Les parlers du Croissant sont aujourd’hui extrêmement menacés. Presque tous les locuteurs sont bilingues depuis au moins le XIXe siècle. En effet, les terres de ces régions étant très pauvres, les hommes ont dû s’exiler la moitié de l’année pour travailler comme paveurs ou maçons dans les grandes villes de France (les célèbres maçons de la Creuse), et ont ensuite ramené la pratique du français dans la région. Malgré ce bilinguisme, la langue s’est majoritairement transmise et est restée vernaculaire jusqu’au milieu du XXe siècle. Cependant, après la seconde guerre mondiale, le « processus de disparition » de ladite langue s’est clairement mis en place, avec la rupture de la transmission générationnelle. Plusieurs causes différentes expliquent ce processus : la politique linguistique de la France à l’égard des langues régionales ; le rôle de l’école publique dans la vision que les locuteurs ont de leur parler (interdiction, punitions) ; l’industrialisation et la « modernisation » qui ont déstructuré la structure sociale traditionnelle ; l’accélération très forte de l’exode rural (conséquence du point précédent) qui a dépeuplé la région ; et le développement des médias audiovisuels qui a accru la présence de la langue française au sein des foyers.

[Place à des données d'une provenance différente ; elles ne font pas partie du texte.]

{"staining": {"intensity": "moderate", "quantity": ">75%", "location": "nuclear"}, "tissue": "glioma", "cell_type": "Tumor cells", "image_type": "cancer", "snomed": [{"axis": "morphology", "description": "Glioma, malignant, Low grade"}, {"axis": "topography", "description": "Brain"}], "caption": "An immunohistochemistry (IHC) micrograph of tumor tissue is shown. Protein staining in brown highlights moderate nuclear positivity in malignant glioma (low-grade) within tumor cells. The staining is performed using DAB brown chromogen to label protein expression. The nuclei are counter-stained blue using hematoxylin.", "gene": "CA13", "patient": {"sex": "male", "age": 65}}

La situation linguistique actuelle de la région découle des points mentionnés ci-dessus. Les locuteurs natifs ont presque tous plus de 70 ans. La génération suivante (entre 40 et 70 ans) a une compétence passive de la langue, mais, à de très rares exceptions près, ne la pratique pas et ne l’a jamais pratiquée. Enfin, toutes les générations suivantes (moins de 40 ans) sont, sauf quelques cas isolés, monolingues en français. Cette situation est très différente de celle qui prévalait avant la seconde guerre mondiale, où l’immense majorité des locuteurs était bilingue. Ainsi, à Dompierre-les-Églises (Haute-Vienne), le parler local était traditionnellement utilisé à la maison, dans les commerces, pendant les foires, dans la rue, lors des travaux agricoles et dans la cours de récréation des écoles primaires, alors que le français était utilisé à l’église, à l’école, à la mairie ou à la poste. Aujourd’hui, il n’y a plus de commerces dans la commune et la plupart des interactions se font en français, sauf entre personnes âgées qui se connaissent bien.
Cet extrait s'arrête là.